Im Hochwasser-Landkreis Ahrweiler sind einige Helfer aus Ostallgäu anwesend. Hierbei erzählen zwei Baggerfahrer, was sie dort tun können und wie es ihnen ergeht. Baggerfahrer Dominik R. aus der Eschenau beschreibt seine Eindrücke über das Flutkatastrophengebiet, dass es einfach erschütternd sei, was dort passiere. Es könne nach einem Krieg nicht schlimmer aussehen. Zudem ist er hörbar betroffen. Er muss mehrmals schlucken. Der Abbruchspezialist Dominik R., der Inhaber eines Baggerbetriebes, ist zusammen mit drei anderen Ostallgäuern seit Montag im Ahrtal (Rheinland-Pfalz) im Katastrophengebiet tätig. Bei den Aufräumarbeiten helfen sie dort eine Woche lang unentgeltlich.

Die Hilfe erfolgt jedoch unter widrigen Umständen. In Mayschoß, der 1.000-Einwohner-Gemeinde, seien zahlreiche Häuser „halb weg“, demnach zur Hälfte eingestürzt. Im Ort gebe es außerdem 10 Meter tiefe Krater auf den Straßen. Jochen K., ein weiterer Ostallgäuer, sagt, dass viele der Straßen wieder vollständig unterspült seien. Schließlich habe es in den letzten Tagen erneut viel geregnet. Immer noch liege die Regenwahrscheinlichkeit bei 80 oder 100 Prozent. Einige Straßen wurden aus diesem Grund notdürftig aufgeschüttet.
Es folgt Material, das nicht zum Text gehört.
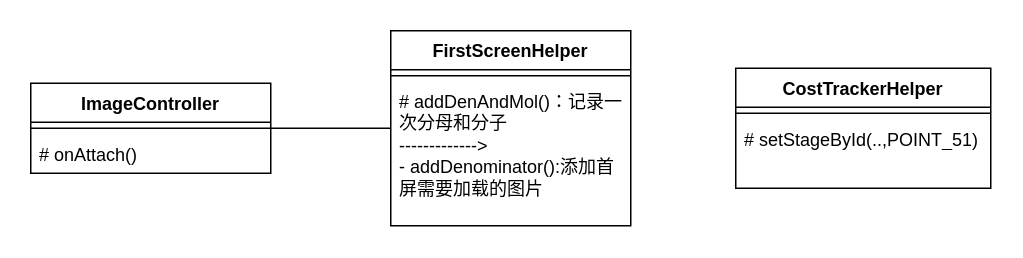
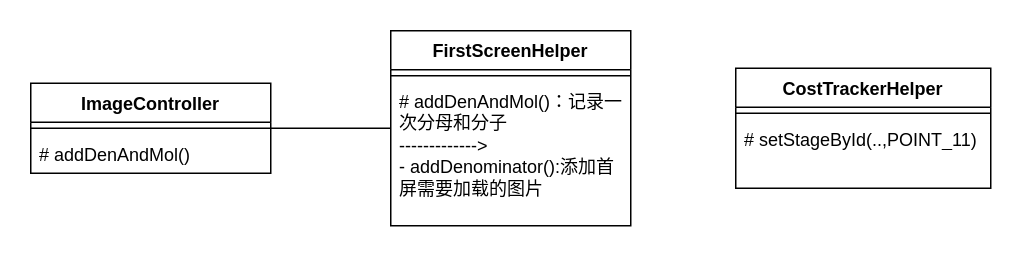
  <mxCell id="0" />
  <mxCell id="1" parent="0" />
  <mxCell id="2" value="" style="edgeStyle=orthogonalEdgeStyle;rounded=0;orthogonalLoop=1;jettySize=auto;html=1;endArrow=none;" edge="1" parent="1" source="3" target="6"><mxGeometry relative="1" as="geometry" /></mxCell>
  <mxCell id="3" value="ImageController" style="swimlane;fontStyle=1;align=center;verticalAlign=top;childLayout=stackLayout;horizontal=1;startSize=26;horizontalStack=0;resizeParent=1;resizeParentMax=0;resizeLast=0;collapsible=1;marginBottom=0;whiteSpace=wrap;html=1;" vertex="1" parent="1"><mxGeometry x="20" y="55" width="160" height="60" as="geometry" /></mxCell>
  <mxCell id="4" value="" style="line;strokeWidth=1;fillColor=none;align=left;verticalAlign=middle;spacingTop=-1;spacingLeft=3;spacingRight=3;rotatable=0;labelPosition=right;points=[];portConstraint=eastwest;strokeColor=inherit;" vertex="1" parent="3"><mxGeometry y="26" width="160" height="8" as="geometry" /></mxCell>
- <mxCell id="5" value="# onAttach()" style="text;strokeColor=none;fillColor=none;align=left;verticalAlign=top;spacingLeft=4;spacingRight=4;overflow=hidden;rotatable=0;points=[[0,0.5],[1,0.5]];portConstraint=eastwest;whiteSpace=wrap;html=1;" vertex="1" parent="3"><mxGeometry y="34" width="160" height="26" as="geometry" /></mxCell>
+ <mxCell id="5" value="# addDenAndMol()" style="text;strokeColor=none;fillColor=none;align=left;verticalAlign=top;spacingLeft=4;spacingRight=4;overflow=hidden;rotatable=0;points=[[0,0.5],[1,0.5]];portConstraint=eastwest;whiteSpace=wrap;html=1;" vertex="1" parent="3"><mxGeometry y="34" width="160" height="26" as="geometry" /></mxCell>
  <mxCell id="6" value="FirstScreenHelper" style="swimlane;fontStyle=1;align=center;verticalAlign=top;childLayout=stackLayout;horizontal=1;startSize=26;horizontalStack=0;resizeParent=1;resizeParentMax=0;resizeLast=0;collapsible=1;marginBottom=0;whiteSpace=wrap;html=1;" vertex="1" parent="1"><mxGeometry x="260" y="20" width="160" height="130" as="geometry" /></mxCell>
  <mxCell id="7" value="" style="line;strokeWidth=1;fillColor=none;align=left;verticalAlign=middle;spacingTop=-1;spacingLeft=3;spacingRight=3;rotatable=0;labelPosition=right;points=[];portConstraint=eastwest;strokeColor=inherit;" vertex="1" parent="6"><mxGeometry y="26" width="160" height="8" as="geometry" /></mxCell>
  <mxCell id="8" value="# addDenAndMol()：记录一次分母和分子&lt;br&gt;-------------&amp;gt;&lt;br&gt;- addDenominator():添加首屏需要加载的图片" style="text;strokeColor=none;fillColor=none;align=left;verticalAlign=top;spacingLeft=4;spacingRight=4;overflow=hidden;rotatable=0;points=[[0,0.5],[1,0.5]];portConstraint=eastwest;whiteSpace=wrap;html=1;" vertex="1" parent="6"><mxGeometry y="34" width="160" height="96" as="geometry" /></mxCell>
  <mxCell id="9" value="CostTrackerHelper" style="swimlane;fontStyle=1;align=center;verticalAlign=top;childLayout=stackLayout;horizontal=1;startSize=26;horizontalStack=0;resizeParent=1;resizeParentMax=0;resizeLast=0;collapsible=1;marginBottom=0;whiteSpace=wrap;html=1;" vertex="1" parent="1"><mxGeometry x="490" y="45" width="170" height="80" as="geometry" /></mxCell>
  <mxCell id="10" value="" style="line;strokeWidth=1;fillColor=none;align=left;verticalAlign=middle;spacingTop=-1;spacingLeft=3;spacingRight=3;rotatable=0;labelPosition=right;points=[];portConstraint=eastwest;strokeColor=inherit;" vertex="1" parent="9"><mxGeometry y="26" width="170" height="8" as="geometry" /></mxCell>
- <mxCell id="11" value="# setStageById(..,POINT_51)" style="text;strokeColor=none;fillColor=none;align=left;verticalAlign=top;spacingLeft=4;spacingRight=4;overflow=hidden;rotatable=0;points=[[0,0.5],[1,0.5]];portConstraint=eastwest;whiteSpace=wrap;html=1;" vertex="1" parent="9"><mxGeometry y="34" width="170" height="46" as="geometry" /></mxCell>
+ <mxCell id="11" value="# setStageById(..,POINT_11)" style="text;strokeColor=none;fillColor=none;align=left;verticalAlign=top;spacingLeft=4;spacingRight=4;overflow=hidden;rotatable=0;points=[[0,0.5],[1,0.5]];portConstraint=eastwest;whiteSpace=wrap;html=1;" vertex="1" parent="9"><mxGeometry y="34" width="170" height="46" as="geometry" /></mxCell>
Die Baggerunternehmer sagen, was die Menschen im Allgäu bezüglich Hochwasser kennen würden, sei im Vergleich zu dem, was in Ahrtal vorgefallen sei, „pillepalle“. Vor Ort haben sie Bundeswehrsoldaten kennengelernt, die auch betonen, so einen Vorfall noch nie zuvor erlebt zu haben. Dominik R. meint, dass er mit viel gerechnet habe, aber nicht mit so schlimmen Ausmaßen. In der Gegend waren von 70 Brücken lediglich eine einzige befahrbar. Noch immer kann er es nicht fassen.

Er sagt leise, dass es schon schlimm gewesen sei, durch Ahrtal anzufahren. Die Allgäuer lassen manche Bilder nicht mehr los. Dominik R. sagt, dass sie seit Montag bereits mehrere hundert Kubikmeter Schwemmgut und Abbruchmaterial beseitigt hätten. Es sei der Wahnsinn. Auch im Allgäu machen Abbrüche 80 Prozent seines Geschäftes aus. Doch die Arbeit in Mayschoß sei einfach etwas anderes. Diese Häuser seien alle toll, nur die Flut habe sie kaputt gemacht. Es seien dort Existenzen vernichtet worden.